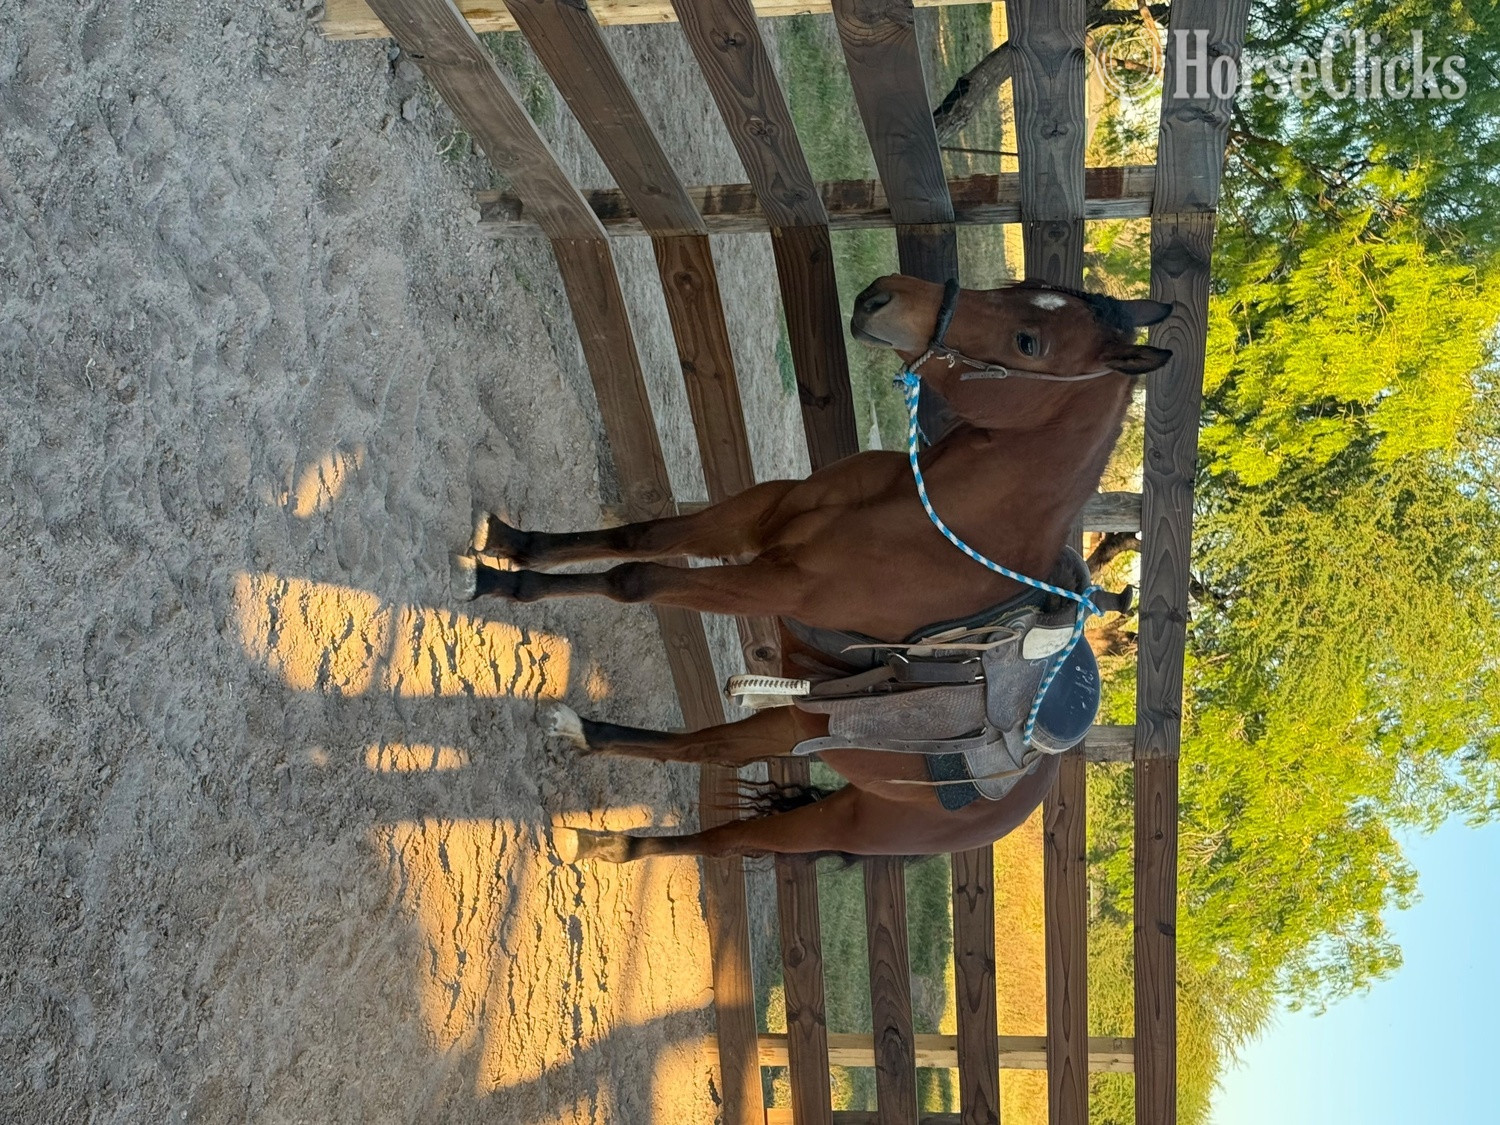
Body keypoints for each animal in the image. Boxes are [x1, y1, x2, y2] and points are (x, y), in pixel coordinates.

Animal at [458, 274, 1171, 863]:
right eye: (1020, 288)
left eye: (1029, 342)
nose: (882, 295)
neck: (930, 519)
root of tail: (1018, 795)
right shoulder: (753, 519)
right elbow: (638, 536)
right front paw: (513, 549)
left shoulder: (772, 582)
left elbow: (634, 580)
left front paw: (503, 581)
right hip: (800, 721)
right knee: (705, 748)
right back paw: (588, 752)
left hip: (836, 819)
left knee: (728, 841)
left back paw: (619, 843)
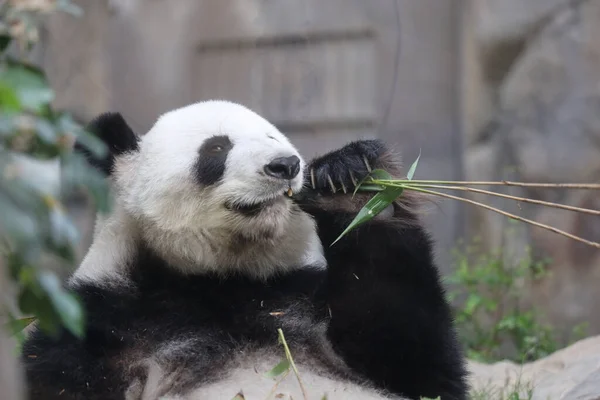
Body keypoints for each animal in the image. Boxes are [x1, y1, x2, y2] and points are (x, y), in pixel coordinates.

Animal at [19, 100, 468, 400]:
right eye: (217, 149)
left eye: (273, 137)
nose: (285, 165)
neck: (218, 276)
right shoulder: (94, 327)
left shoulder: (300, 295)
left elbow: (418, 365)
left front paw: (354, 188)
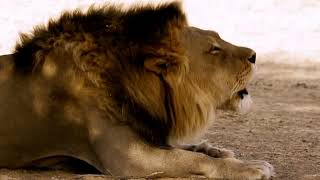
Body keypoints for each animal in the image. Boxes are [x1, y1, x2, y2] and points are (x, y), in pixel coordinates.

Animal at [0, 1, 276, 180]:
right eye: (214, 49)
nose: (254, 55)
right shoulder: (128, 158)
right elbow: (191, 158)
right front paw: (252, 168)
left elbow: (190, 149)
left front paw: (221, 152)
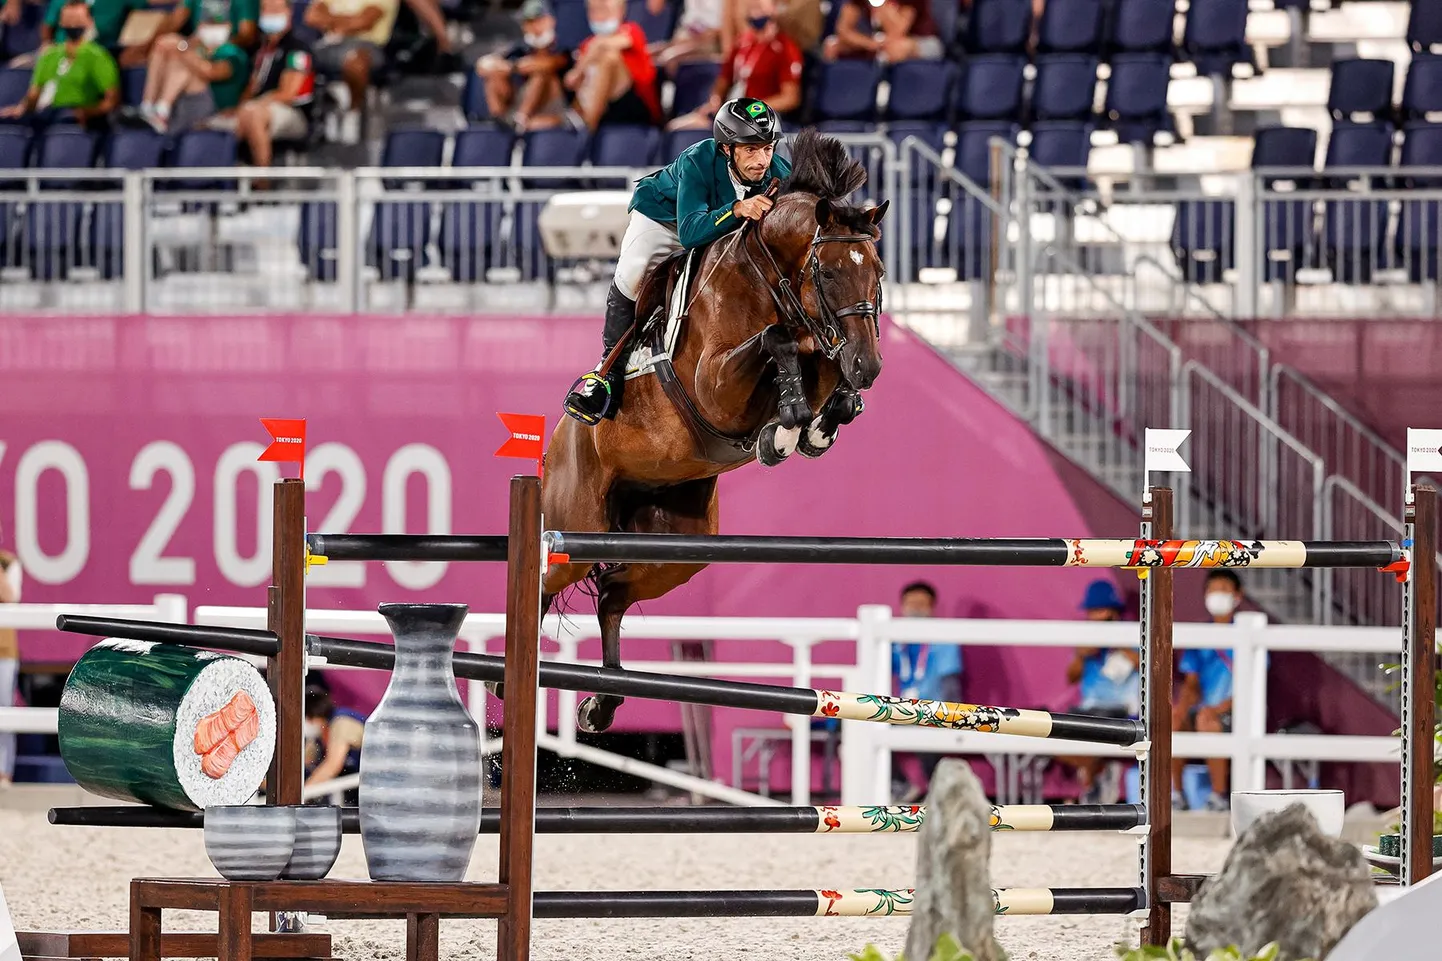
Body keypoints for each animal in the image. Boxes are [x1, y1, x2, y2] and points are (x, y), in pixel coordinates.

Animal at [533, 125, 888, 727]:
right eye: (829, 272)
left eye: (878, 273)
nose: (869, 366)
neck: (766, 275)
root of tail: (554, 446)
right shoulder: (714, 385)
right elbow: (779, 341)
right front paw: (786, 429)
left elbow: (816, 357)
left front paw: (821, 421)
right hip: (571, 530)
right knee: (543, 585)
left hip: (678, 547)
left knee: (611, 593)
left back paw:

+ + + +

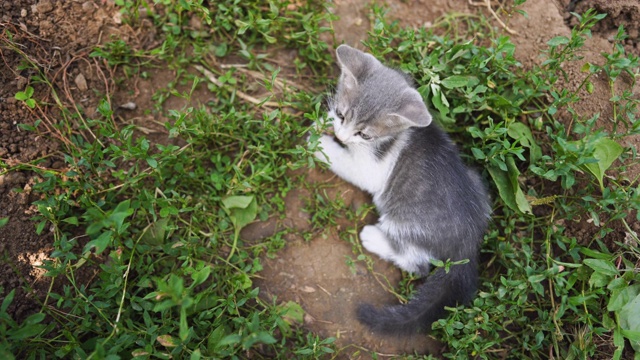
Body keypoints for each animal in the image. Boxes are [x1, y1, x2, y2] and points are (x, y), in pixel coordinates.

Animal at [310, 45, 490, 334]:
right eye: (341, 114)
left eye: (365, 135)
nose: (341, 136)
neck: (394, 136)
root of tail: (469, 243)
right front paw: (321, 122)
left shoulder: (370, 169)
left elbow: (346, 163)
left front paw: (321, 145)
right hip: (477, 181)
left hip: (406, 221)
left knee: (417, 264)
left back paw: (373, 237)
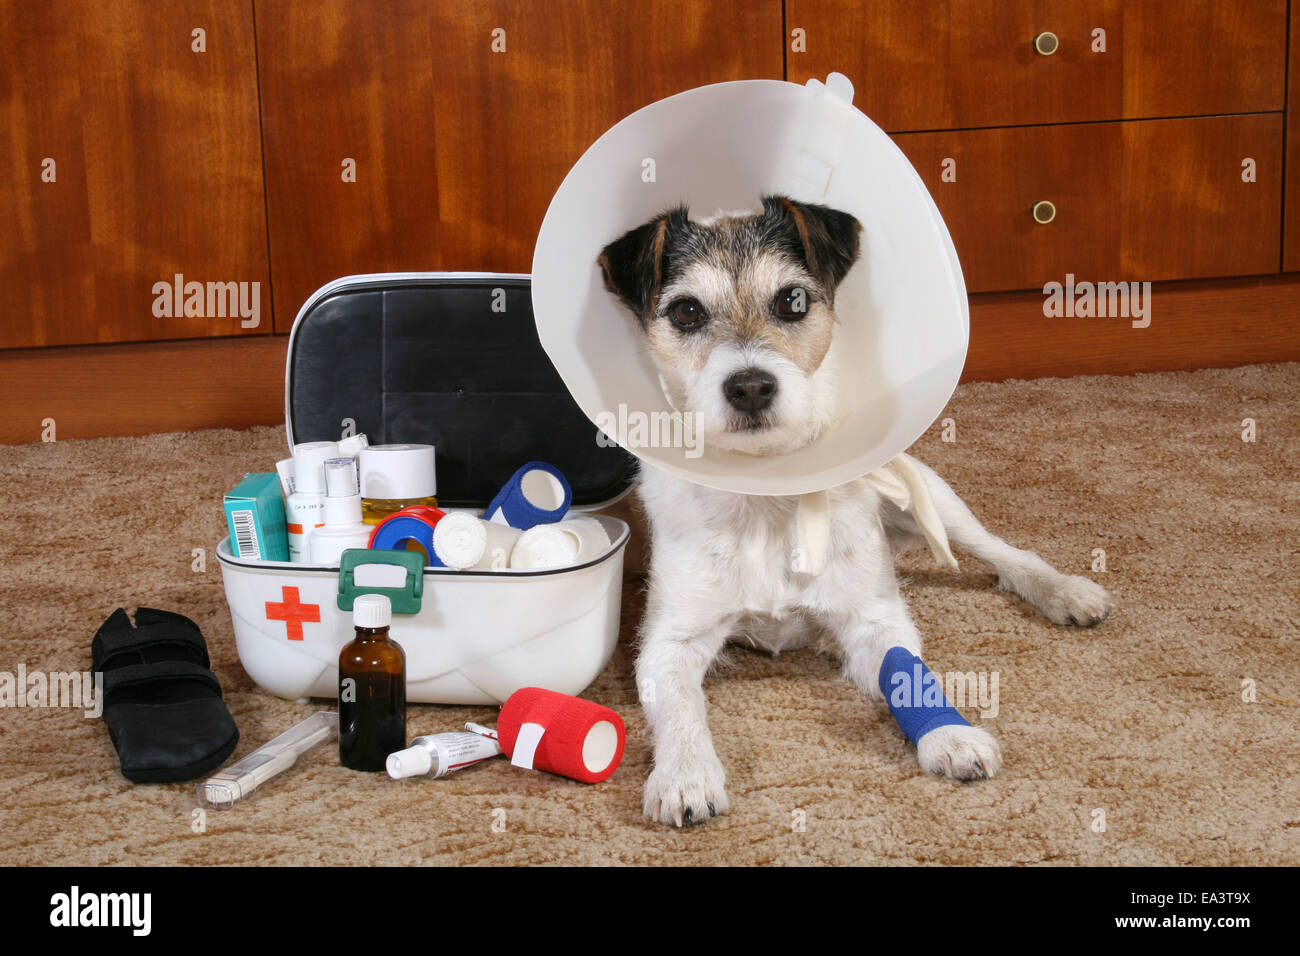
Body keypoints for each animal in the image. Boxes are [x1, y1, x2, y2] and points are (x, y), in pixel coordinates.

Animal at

+ + + +

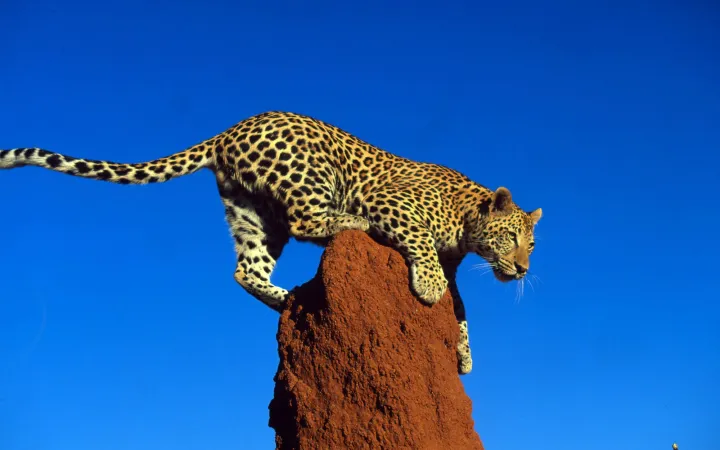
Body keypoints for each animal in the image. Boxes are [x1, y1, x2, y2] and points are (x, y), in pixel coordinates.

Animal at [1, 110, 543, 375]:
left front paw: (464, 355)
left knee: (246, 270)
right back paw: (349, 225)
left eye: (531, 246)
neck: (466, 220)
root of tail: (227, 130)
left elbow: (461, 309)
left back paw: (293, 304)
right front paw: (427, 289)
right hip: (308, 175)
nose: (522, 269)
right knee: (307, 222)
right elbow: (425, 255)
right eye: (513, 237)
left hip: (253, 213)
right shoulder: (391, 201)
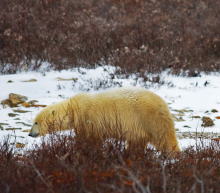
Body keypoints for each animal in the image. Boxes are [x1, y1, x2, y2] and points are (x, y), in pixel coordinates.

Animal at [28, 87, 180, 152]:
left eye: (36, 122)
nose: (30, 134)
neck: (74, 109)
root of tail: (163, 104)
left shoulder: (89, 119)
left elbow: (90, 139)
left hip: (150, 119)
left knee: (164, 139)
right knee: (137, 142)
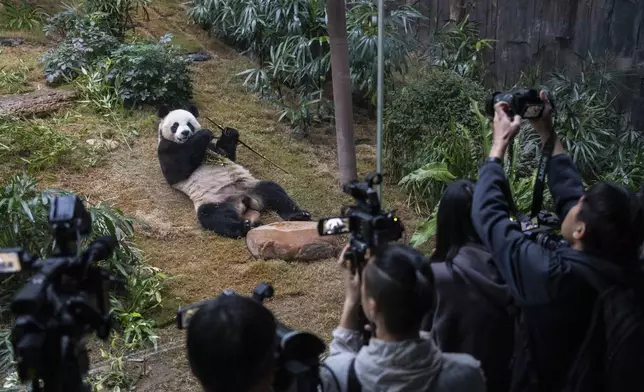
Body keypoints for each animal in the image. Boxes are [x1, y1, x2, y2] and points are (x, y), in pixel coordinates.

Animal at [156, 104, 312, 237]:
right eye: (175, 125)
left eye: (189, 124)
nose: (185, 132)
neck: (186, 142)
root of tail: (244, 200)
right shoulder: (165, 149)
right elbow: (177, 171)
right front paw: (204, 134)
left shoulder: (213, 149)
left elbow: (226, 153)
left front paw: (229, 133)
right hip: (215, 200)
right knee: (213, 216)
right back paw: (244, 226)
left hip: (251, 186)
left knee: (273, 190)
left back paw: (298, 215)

+ + + +

### WHAT TO PRODUCE
From the records, copy out each line that includes the string "nose".

### RESPONSE FOR THIS EXERCISE
nose: (882, 295)
nose: (285, 165)
nose: (254, 55)
nose: (869, 366)
nose: (341, 136)
nose: (522, 269)
nose: (30, 134)
nose: (185, 132)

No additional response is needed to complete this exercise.